With the chill on equity split dollar, new ways of funding benefits are emerging

By Warren S. Hersch

As the economy rebounds, more small businesses are eyeing executive benefits to attract, reward and retain their key employees. In the wake of new regulations, many firms are turning to executive bonuses.

Yet, with approximately 50% of small businesses saying they’re still without a plan, the market remains underserved. Boosting market penetration, say experts contacted by National Underwriter, will require of producers a heightened focus on up-selling to existing clients and more education and field training. Some also suggest that a willingness to accept reduced commissions could make benefit packages more attractive.

Producers say the current high demand for executive bonuses stems, in part, from the declining fortunes of a once-favored package: equity split-dollar plans.

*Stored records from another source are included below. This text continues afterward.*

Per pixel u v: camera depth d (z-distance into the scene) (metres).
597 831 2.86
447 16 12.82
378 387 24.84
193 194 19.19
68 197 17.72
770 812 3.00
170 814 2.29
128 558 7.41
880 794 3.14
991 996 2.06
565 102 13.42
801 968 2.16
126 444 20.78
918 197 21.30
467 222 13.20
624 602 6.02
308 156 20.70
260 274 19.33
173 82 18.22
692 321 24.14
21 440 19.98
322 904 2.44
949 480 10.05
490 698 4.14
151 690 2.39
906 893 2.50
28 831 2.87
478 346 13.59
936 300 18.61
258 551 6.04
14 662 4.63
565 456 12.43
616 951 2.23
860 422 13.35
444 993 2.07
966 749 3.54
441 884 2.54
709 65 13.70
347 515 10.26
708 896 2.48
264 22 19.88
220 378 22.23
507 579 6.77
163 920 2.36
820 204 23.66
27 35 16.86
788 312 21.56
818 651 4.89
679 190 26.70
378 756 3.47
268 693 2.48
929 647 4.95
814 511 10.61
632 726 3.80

“With the new [IRS] regulations in force, we’re seeing a move from split dollar toward executive bonus plans,” says David Remstead, vice president of specialty markets for the Life Product Department at Northwestern Mutual Life Insurance Co., Milwaukee, Wis. “This represents a shift in the mix.”

Adds Brian Titus, an advanced planning attorney and second vice president for The Phoenix Companies, Hartford, Conn., “The current regulations have definitely chilled the market for [equity] split dollar, which was by far the most popular split-dollar plan among small business owners. The industry will have to figure out ways to use it going forward.”

As with other split-dollar plans, the employer and key employee share in the cost of an insurance policy. But equity split-dollar plans give the executive an interest in the cash value of the life policy once the cash value exceeds the employer’s cumulative premiums.

The plans are now less utilized because new IRS regulations issued earlier this year treat corporate contributions to the insurance premiums as a loan. Previously, they were viewed as an economic benefit.

Upshot: The plans are less attractive to key employees because interest on the loans increase (as in the case of an estate plan) employees imputed and taxable income. As an economic benefit, employees paid a reduced term insurance charge.

Under the bonus plan, the employee owns the life policy, but the business owner pays part or the entire premium to the insurance company.

Unlike supplemental life insurance for key employees in, say, a deferred comp plan, the policyholder keeps the policyand its tax-deferred cash valuewhen he or she leaves the company. Premiums are tax deductible to the business but taxable income for the key employee.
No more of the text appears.